Background: This study examined whether acute ethanol (EtOH) intoxication could alter the systemic inflammatory response evoked by endotoxin (lipopolysaccharide, LPS).
Methods: Anesthetized (fentanyl) and mechanically ventilated mongrel pigs were administered 20% EtOH (3 gm/kg) or its vehicle (VEH) by means of gastric lavage. After 60 minutes of equilibration, blood levels were 110 to 130 mg/dl, and LPS (1 microgram/kg per 30 minutes) was infused intravenously to mimic the type of sepsis that might be encountered after a penetrating abdominal injury.
Results: LPS caused initial pulmonary vasoconstriction followed by cardiovascular collapse in 7 of 14 pigs with EtOH versus 0 of 14 pigs with VEH (p = 0.0058); survival time averaged 2.4 +/- 0.5 hours for EtOH versus 4.5 +/- 0.3 hours for VEH (p = 0.002). At 3 to 5 hours after LPS infusion the survivors were acidotic (base excess, -5.1 +/- 1.5 versus 0.4 +/- 1.1 mEq/L; p = 0.007) and vasodilated (systemic vascular resistance, 54% +/- 9% versus 111% +/- 9% baseline; p = 0.005). Systemic arterial pressure and cardiac filling pressures were maintained with fluid resuscitation, but more was required for EtOH versus VEH (80 +/- 11 versus 42 +/- 5 ml/kg/hr; p = 0.0034). A diffuse capillary leak was detected with gamma scintigraphy and regional uptake of technetium 99m albumin. With EtOH versus VEH microvascular permeability was higher in abdomen (p = 0.01) and liver (p = 0.06) but not in lung (p = 0.29). These changes were probably mediated in part by leukosequestration: neutrophil counts were initially reduced more than 80% in both groups, but they then rebounded with VEH (p < 0.05) but not EtOH. The early versus late deaths within the EtOH group were distinguished by higher baseline levels of cortisol (1.4 +/- 0.3 versus 0.9 +/- 0.2 micrograms/dl; p = 0.075) and by a 50% decrease evoked by EtOH (p = 0.0042) versus no change in the late death subgroup. After LPS infusion cortisol peaked sooner and then recovered with VEH (p < 0.05), whereas the peak occurred later and there was no decay with EtOH. In addition, at 60 and 90 minutes after LPS infusion tumor necrosis factor was 119 +/- 27 and 240 +/- 40 pg/ml with VEH versus 62 +/- 15 and 95 +/- 23 pg/ml with EtOH (p = 0.041 and p = 0.0030).
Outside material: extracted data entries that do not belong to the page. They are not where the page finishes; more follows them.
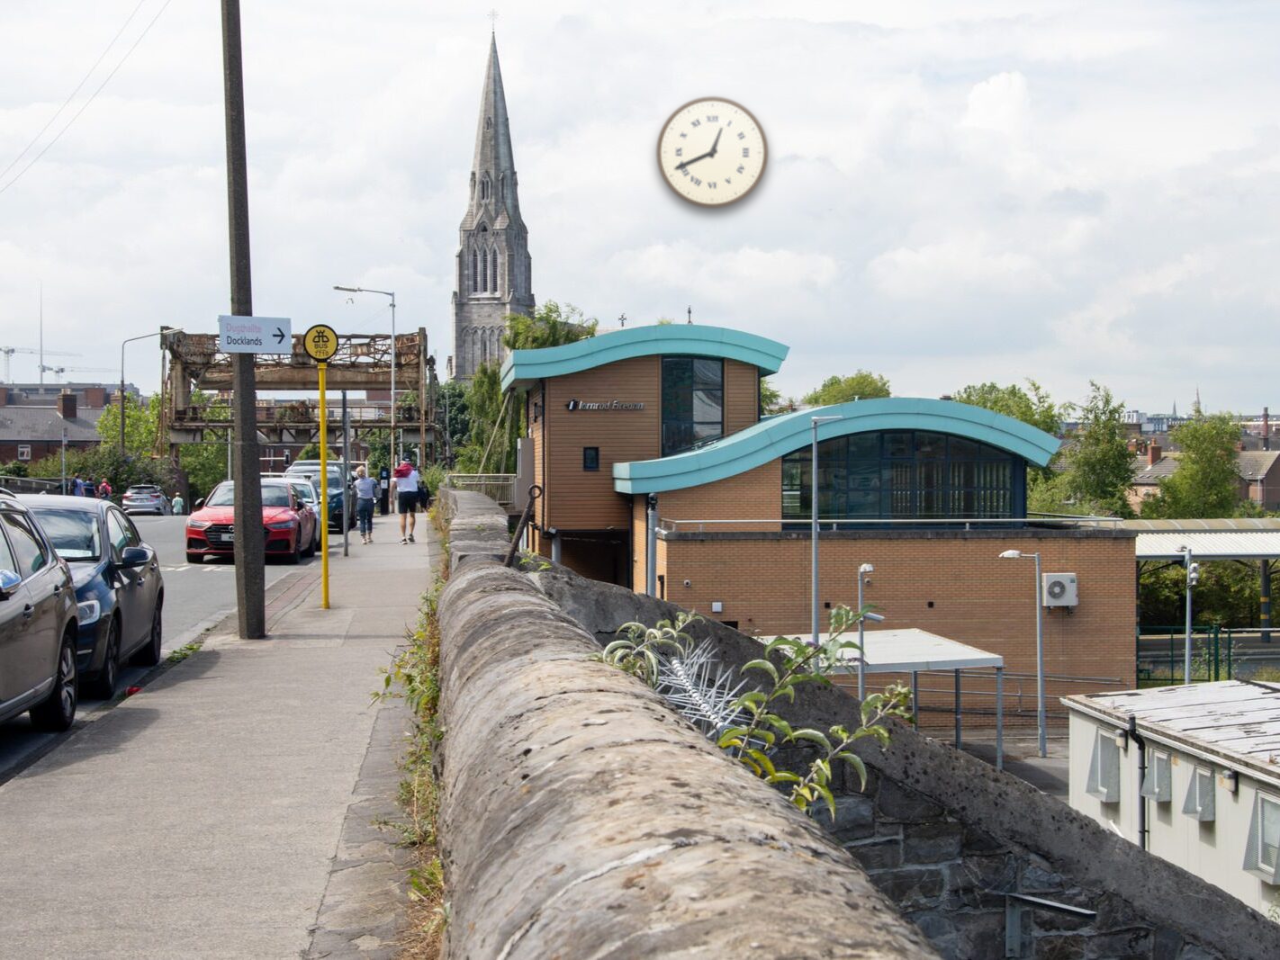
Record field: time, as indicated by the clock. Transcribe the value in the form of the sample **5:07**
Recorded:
**12:41**
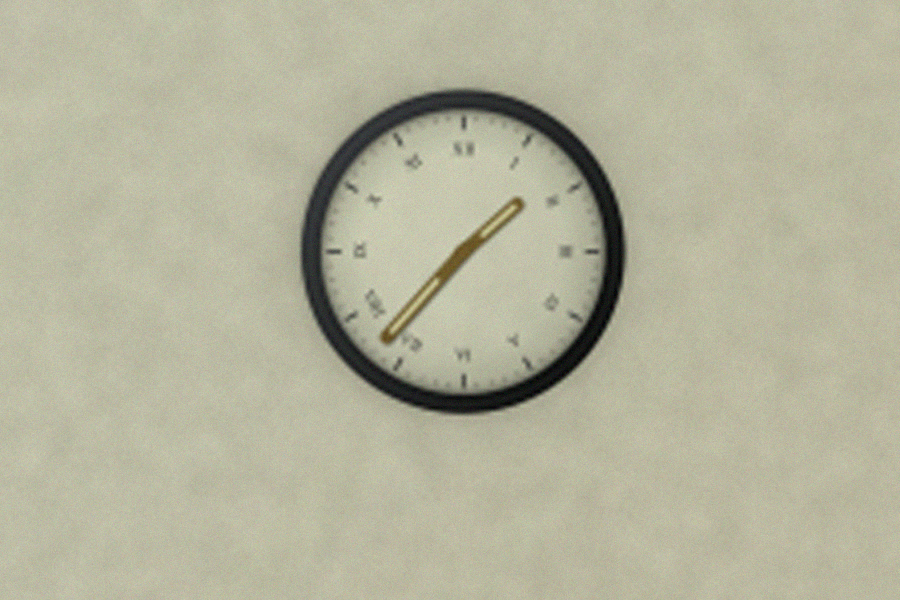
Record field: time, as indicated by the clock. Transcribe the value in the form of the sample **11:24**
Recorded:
**1:37**
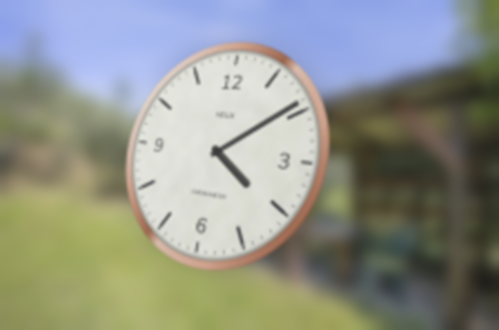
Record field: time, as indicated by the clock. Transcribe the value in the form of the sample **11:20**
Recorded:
**4:09**
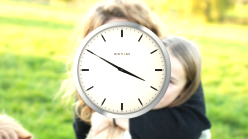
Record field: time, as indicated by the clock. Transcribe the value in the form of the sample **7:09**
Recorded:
**3:50**
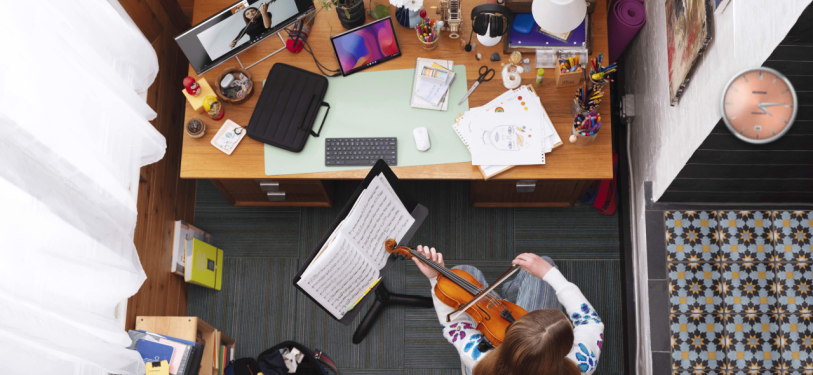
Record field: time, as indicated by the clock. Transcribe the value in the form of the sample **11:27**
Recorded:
**4:14**
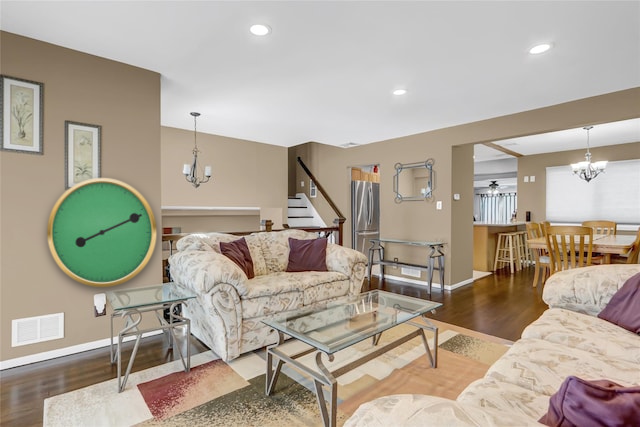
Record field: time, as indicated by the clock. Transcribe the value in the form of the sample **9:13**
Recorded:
**8:11**
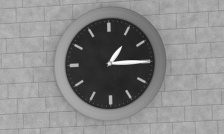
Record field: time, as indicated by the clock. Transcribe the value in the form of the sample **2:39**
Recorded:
**1:15**
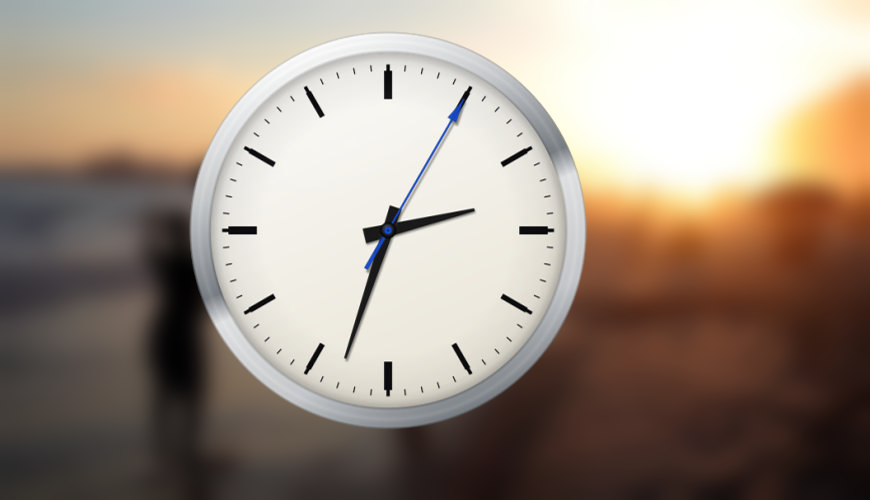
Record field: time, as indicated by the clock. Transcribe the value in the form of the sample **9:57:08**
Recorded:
**2:33:05**
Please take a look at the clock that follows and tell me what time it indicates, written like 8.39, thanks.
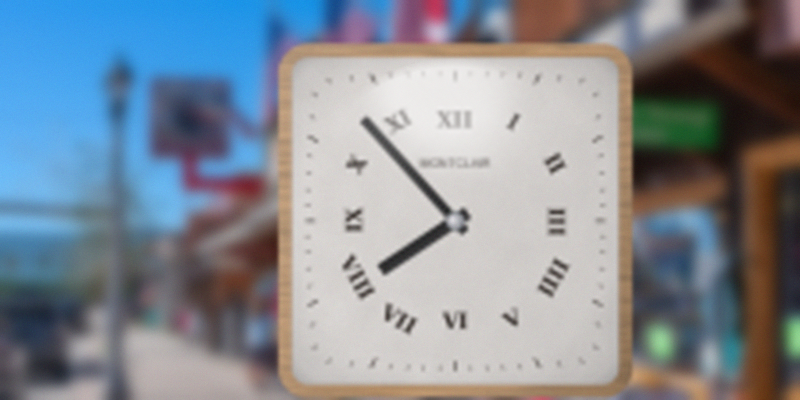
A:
7.53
Conclusions: By means of a leukocyte-mediated mechanism in the splanchnic circulation, acute EtOH impaired host defense, which exacerbated LPS-evoked systemic inflammatory response. In context with our earlier experimental study and two large clinical trials, it appears that acute EtOH can have opposite effects on the vulnerability to posttrauma sepsis, depending on the timing of the septic insult and on the immune status at the time of septic challenge.